Wednesday, June 19, 2019

the role of a lifetime

here’s life: I went to a new track tonight to walk. Hank was with us - I told Heath to go ahead of us so he could get a good walk in - I figured Hank and I could enjoy exploring a new spot. Heath soon became a distant figure ahead. Hank started to become slower so I picked up Hank and carried him for as long as I could carry him. My pace became not much more than a crawl. But I dug my heels in and carried his little 40 pound self up a hill and around a curve.
I passed a lady. She was a hard working woman. Her workout clothes were old and worn out. And she was working hard to put some past behind her. We saw each other from afar. As we passed, she offered me a nod and a slight smile as if to say I remember those days...
Hank and I plodded along.
We soon passed a pair of ladies- carefully manicured and pedicured, expensive jewelry, hair and make up carefully in place... I offered a weak smile- they seemed appalled to see me carrying my kid... at my labored pace... at my deliberate breathing... but they don’t know my story... and I could read theirs in the 3 seconds that we shared air space... they were too afraid of losing everything to enjoy the way the light spilled over the pine trees and the smell of freshly cut grass...
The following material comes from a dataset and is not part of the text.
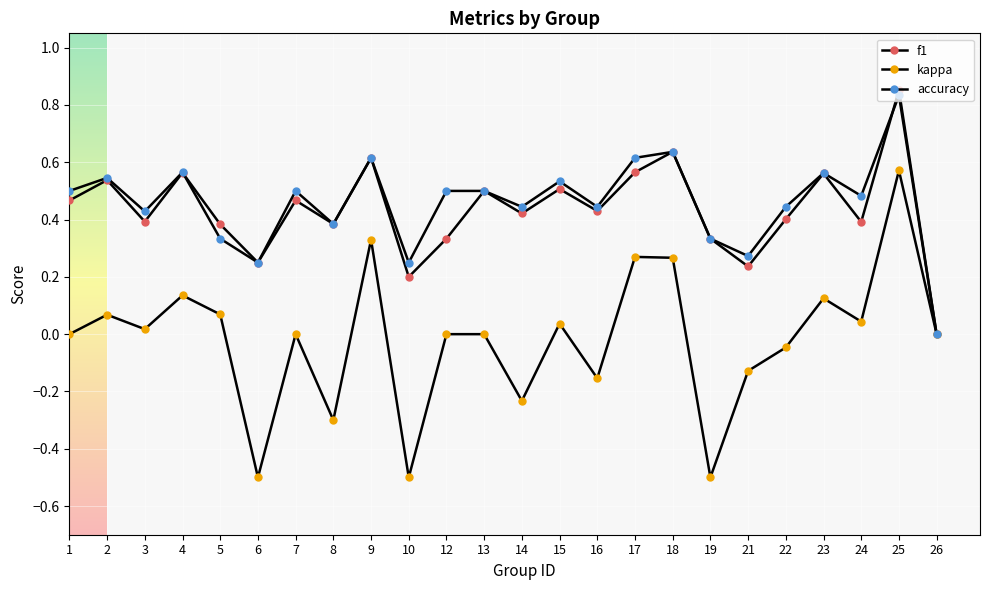

What is the sum of the f1 values at 6 and 3?

0.6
too scared of the struggle... to know the glory...
After that I alternated carrying Hank and having him walk beside me... which he did... without running away...
I thought about the two encounters and how that’s just how life is... everyone is so worried about being left behind - left out - fall short - but this. this is MY story. This role is the one the Lord wrote with ME for the part. So yes I’m gonna struggle up the hill carrying my 5 year old in my arms while others sprint around me... because this is MY path right now.
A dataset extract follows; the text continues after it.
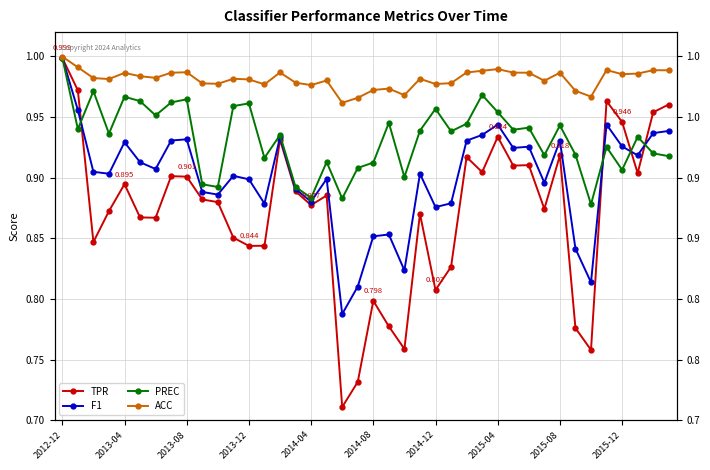

At which label does PREC reach its peak?

2012-12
And I’m gonna remember the faces I pass that offer me a sign of solidarity and encouragement. And I’m gonna pity the women who snide at me because they will never know the glory of accomplishing something after being told “you can’t. you won’t.”
My whole life has been about proving the world wrong. And I’m not gonna stop now.
Heath got to the jeep and doubled back to pick us up. Look for those people too. The people who will double back and pick you up.
No, I can’t move fast right now. I have a little fella who stops and plays with his shadow and analyzes the sunlight streaming through the trees at sunset... and oh how beautiful it was to stop and appreciate God’s creation... and I’m gonna carry him as far as he needs me to... I have people who give me invisable high fives... and Heath will always double back for me. That’s the important stuff that life is made out of.